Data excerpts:
-- Opening Marker --

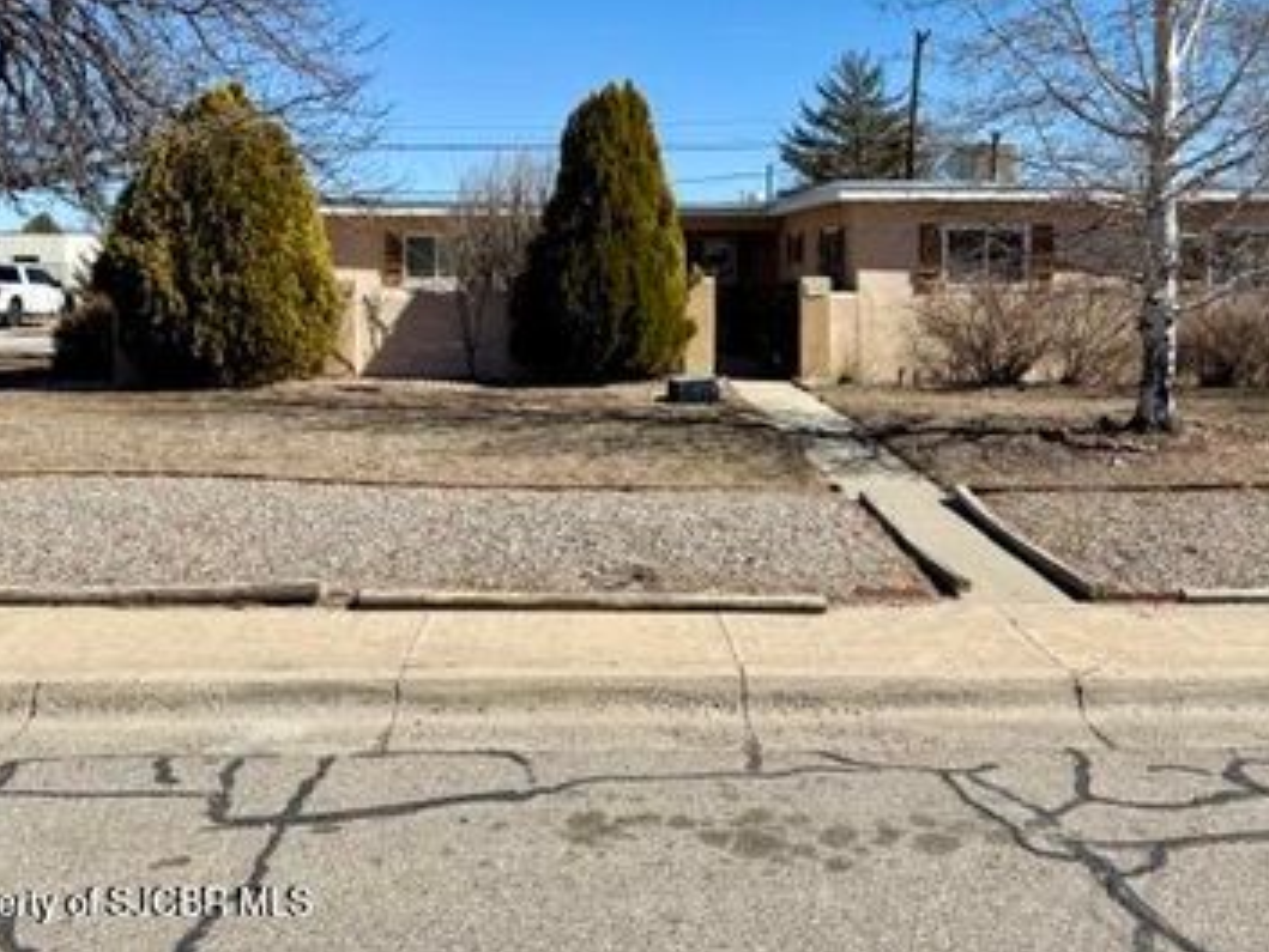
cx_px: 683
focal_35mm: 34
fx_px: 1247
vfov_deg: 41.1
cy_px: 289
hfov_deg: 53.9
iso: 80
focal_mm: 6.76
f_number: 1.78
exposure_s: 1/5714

-- Closing Marker --
-- Opening Marker --

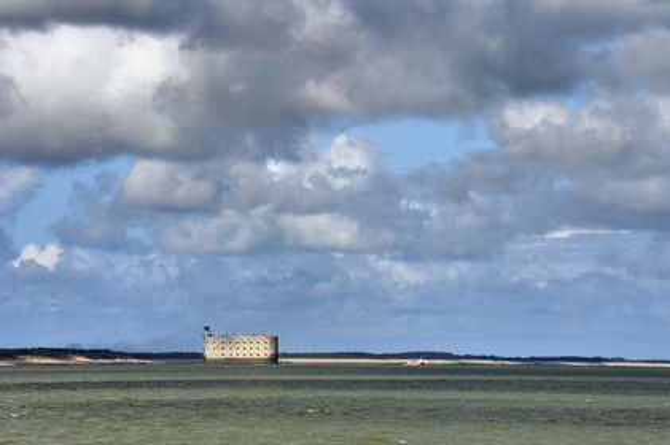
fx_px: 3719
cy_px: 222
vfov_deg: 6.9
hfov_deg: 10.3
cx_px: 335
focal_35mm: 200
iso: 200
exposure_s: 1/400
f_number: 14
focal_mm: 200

-- Closing Marker --
-- Opening Marker --

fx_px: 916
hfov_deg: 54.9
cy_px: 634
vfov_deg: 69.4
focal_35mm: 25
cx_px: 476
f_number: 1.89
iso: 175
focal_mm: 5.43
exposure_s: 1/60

-- Closing Marker --

PROBLEM REQUIREMENTS
A verbatim transcription is needed of the lines above, starting at the line with "vfov_deg: 69.4" and ending at the line with "exposure_s: 1/60", both included, and of nothing else.

THE ANSWER
vfov_deg: 69.4
focal_35mm: 25
cx_px: 476
f_number: 1.89
iso: 175
focal_mm: 5.43
exposure_s: 1/60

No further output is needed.